Gross rental yields on rental properties across England and Wales were at five per cent in September, according to the latest Buy to Let Index from Your Move and Reeds Rains
This means gross yields are the same as they were in August, but on an annual basis they are down by 0.4 percentage points from 5.4 per cent a year ago.
Total annual returns on a typical rental property were 13.4 per cent during the 12 months to September, once price growth and void periods were taken into account.
This is up from 7.9 per cent in the year until September 2013, and also marks an increase from August this year when annual returns were 13.3 per cent.
Total gross returns of such a level mark a new all-time record – beating the peak seen in August 2014 and the last peak of 12.9 per cent noted in April 2010.
In absolute terms, it represents a return of £22,706 for the past 12 months – although this is before deductions such as mortgage payments and maintenance are considered.

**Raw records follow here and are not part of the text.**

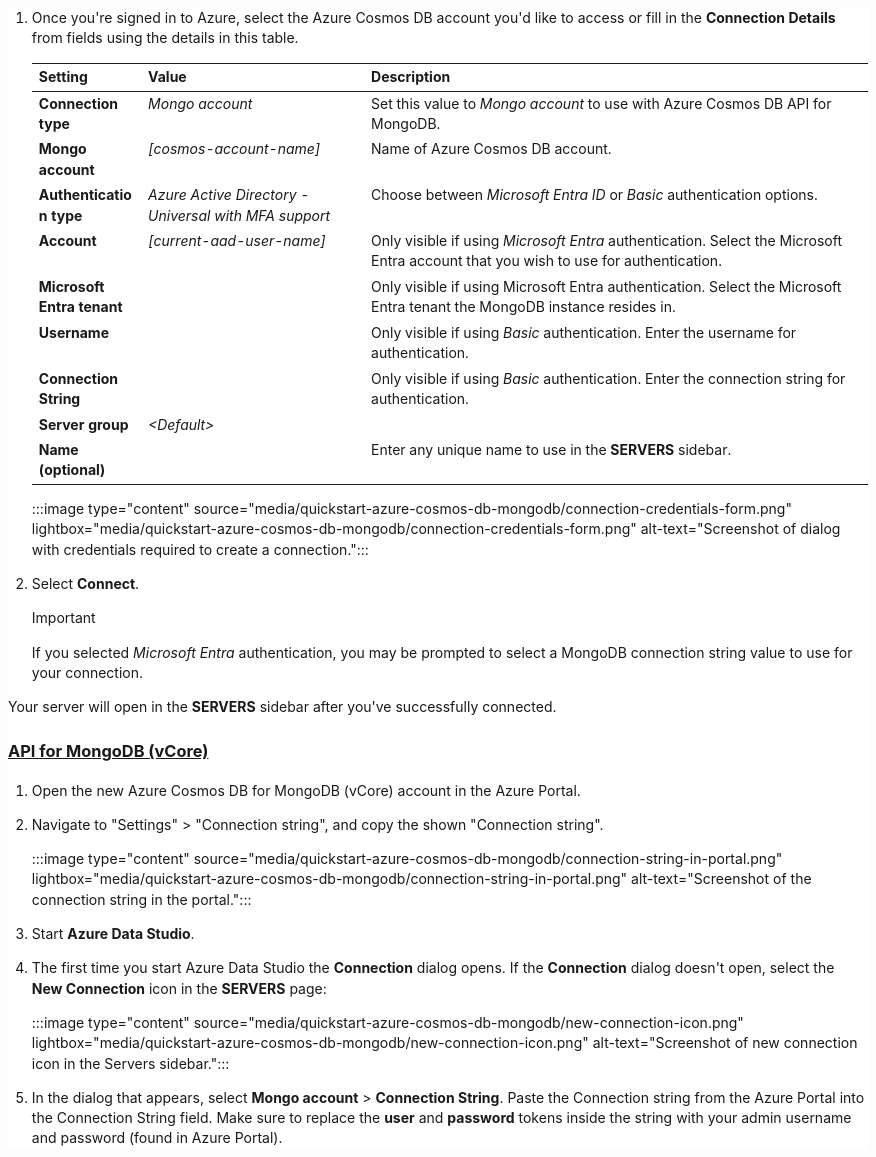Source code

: 1. Once you're signed in to Azure, select the Azure Cosmos DB account you'd like to access or fill in the **Connection Details** from fields using the details in this table.

    | Setting | Value | Description |
    | --- | --- | --- |
    | **Connection type** | *Mongo account* | Set this value to *Mongo account* to use with Azure Cosmos DB API for MongoDB. |
    | **Mongo account** | *\[cosmos-account-name\]* | Name of Azure Cosmos DB account. |
    | **Authentication type** | *Azure Active Directory - Universal with MFA support* | Choose between *Microsoft Entra ID* or *Basic* authentication options. |
    | **Account** | *\[current-aad-user-name\]* | Only visible if using *Microsoft Entra* authentication. Select the Microsoft Entra account that you wish to use for authentication. |
    | **Microsoft Entra tenant** | | Only visible if using Microsoft Entra authentication. Select the Microsoft Entra tenant the MongoDB instance resides in. |
    | **Username** | | Only visible if using *Basic* authentication. Enter the username for authentication. |
    | **Connection String** | | Only visible if using *Basic* authentication. Enter the connection string for authentication. |
    | **Server group** | *\<Default\>* | |
    | **Name (optional)** | | Enter any unique name to use in the **SERVERS** sidebar. |

    :::image type="content" source="media/quickstart-azure-cosmos-db-mongodb/connection-credentials-form.png" lightbox="media/quickstart-azure-cosmos-db-mongodb/connection-credentials-form.png" alt-text="Screenshot of dialog with credentials required to create a connection.":::

1. Select **Connect**.

    > [!IMPORTANT]
    > If you selected *Microsoft Entra* authentication, you may be prompted to select a MongoDB connection string value to use for your connection.

Your server will open in the **SERVERS** sidebar after you've successfully connected.

### [API for MongoDB (vCore)](#tab/mongodb-vcore)

1. Open the new Azure Cosmos DB for MongoDB (vCore) account in the Azure Portal.
2. Navigate to "Settings" > "Connection string", and copy the shown "Connection string".

    :::image type="content" source="media/quickstart-azure-cosmos-db-mongodb/connection-string-in-portal.png" lightbox="media/quickstart-azure-cosmos-db-mongodb/connection-string-in-portal.png" alt-text="Screenshot of the connection string in the portal.":::

3. Start **Azure Data Studio**.

4. The first time you start Azure Data Studio the **Connection** dialog opens. If the **Connection** dialog doesn't open, select the **New Connection** icon in the **SERVERS** page:

    :::image type="content" source="media/quickstart-azure-cosmos-db-mongodb/new-connection-icon.png" lightbox="media/quickstart-azure-cosmos-db-mongodb/new-connection-icon.png" alt-text="Screenshot of new connection icon in the Servers sidebar.":::

5. In the dialog that appears, select **Mongo account**  > **Connection String**. Paste the Connection string from the Azure Portal into the Connection String field. Make sure to replace the **user** and **password** tokens inside the string with your admin username and password (found in Azure Portal).
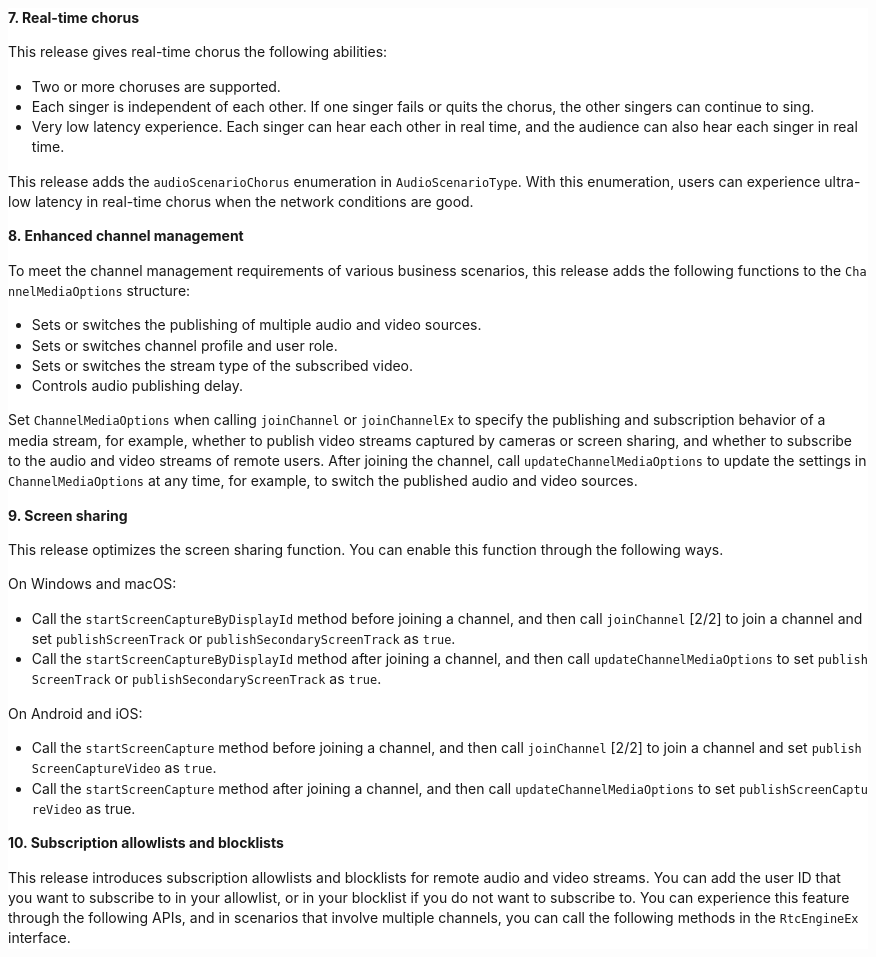 
**7. Real-time chorus**

This release gives real-time chorus the following abilities:

- Two or more choruses are supported.
- Each singer is independent of each other. If one singer fails or quits the chorus, the other singers can continue to sing.
- Very low latency experience. Each singer can hear each other in real time, and the audience can also hear each singer in real time.

This release adds the `audioScenarioChorus` enumeration in `AudioScenarioType`. With this enumeration, users can experience ultra-low latency in real-time chorus when the network conditions are good.


**8. Enhanced channel management**

To meet the channel management requirements of various business scenarios, this release adds the following functions to the `ChannelMediaOptions` structure:

- Sets or switches the publishing of multiple audio and video sources.
- Sets or switches channel profile and user role.
- Sets or switches the stream type of the subscribed video.
- Controls audio publishing delay.

Set `ChannelMediaOptions` when calling `joinChannel` or `joinChannelEx` to specify the publishing and subscription behavior of a media stream, for example, whether to publish video streams captured by cameras or screen sharing, and whether to subscribe to the audio and video streams of remote users. After joining the channel, call `updateChannelMediaOptions` to update the settings in `ChannelMediaOptions` at any time, for example, to switch the published audio and video sources.


**9. Screen sharing**

This release optimizes the screen sharing function. You can enable this function through the following ways.

On Windows and macOS:

- Call the `startScreenCaptureByDisplayId` method before joining a channel, and then call `joinChannel` [2/2] to join a channel and set `publishScreenTrack` or `publishSecondaryScreenTrack` as `true`.
- Call the `startScreenCaptureByDisplayId` method after joining a channel, and then call `updateChannelMediaOptions` to set `publishScreenTrack` or `publishSecondaryScreenTrack` as `true`.

On Android and iOS:

- Call the `startScreenCapture` method before joining a channel, and then call `joinChannel` [2/2] to join a channel and set `publishScreenCaptureVideo` as `true`.
- Call the `startScreenCapture` method after joining a channel, and then call `updateChannelMediaOptions` to set `publishScreenCaptureVideo` as true.


**10. Subscription allowlists and blocklists**

This release introduces subscription allowlists and blocklists for remote audio and video streams. You can add the user ID that you want to subscribe to in your allowlist, or in your blocklist if you do not want to subscribe to. You can experience this feature through the following APIs, and in scenarios that involve multiple channels, you can call the following methods in the `RtcEngineEx` interface.
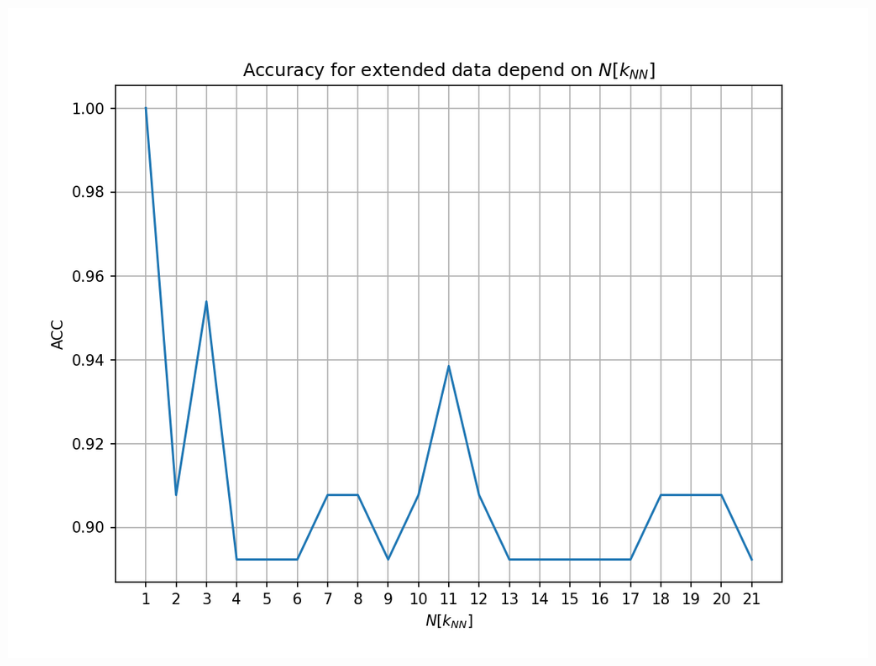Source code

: <img src="https://raw.githubusercontent.com/Stanisz96/SED/master/Task3/ext_acc.png" height="100%" width="100%">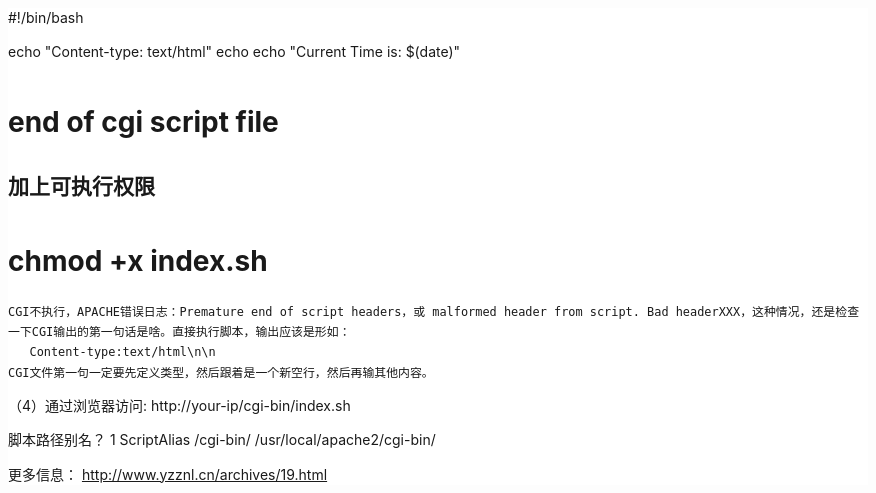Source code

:  #!/bin/bash
 
echo "Content-type: text/html"
echo
echo "Current Time is: $(date)"
 # end of cgi script file
 
 ## 加上可执行权限
 # chmod +x index.sh
    CGI不执行，APACHE错误日志：Premature end of script headers，或 malformed header from script. Bad headerXXX，这种情况，还是检查一下CGI输出的第一句话是啥。直接执行脚本，输出应该是形如：
       Content-type:text/html\n\n
    CGI文件第一句一定要先定义类型，然后跟着是一个新空行，然后再输其他内容。
（4）通过浏览器访问: http://your-ip/cgi-bin/index.sh

脚本路径别名？
1
ScriptAlias    /cgi-bin/    /usr/local/apache2/cgi-bin/

更多信息： http://www.yzznl.cn/archives/19.html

Of this figure, £8,379 is rental income and £14,327 is average capital gains, while if rental property prices continue to rise at the same pace as the last three months, landlords could expect a return of 22.1 per cent across the next year – equivalent to £40,489 per property.
“Landlords have many costs to consider, which always makes the reality of profits rather different from gross headline figures,” said David Newnes, director of Your Move and Reeds Rains.
“But a record for gross returns is encouraging news for landlords’ finances and the prospects for further investment in new homes to let.”
Tenant finances improved in September with 7.2 per cent of all rent in arrears, down from eight per cent in August this year and 8.5 per cent a year ago.
This represents a drop of £24 million in absolute terms since August and a fall of £38 million compared to September 2013 – leaving late rent to total £256 million in September 2014.
“Tenants are benefitting from dramatically recovering employment prospects, and from a healthy and growing rental market,” added Mr Newnes.
He added that the proportion of late rent has now more than halved since it hit peak levels of nearly 15 per cent in 2010.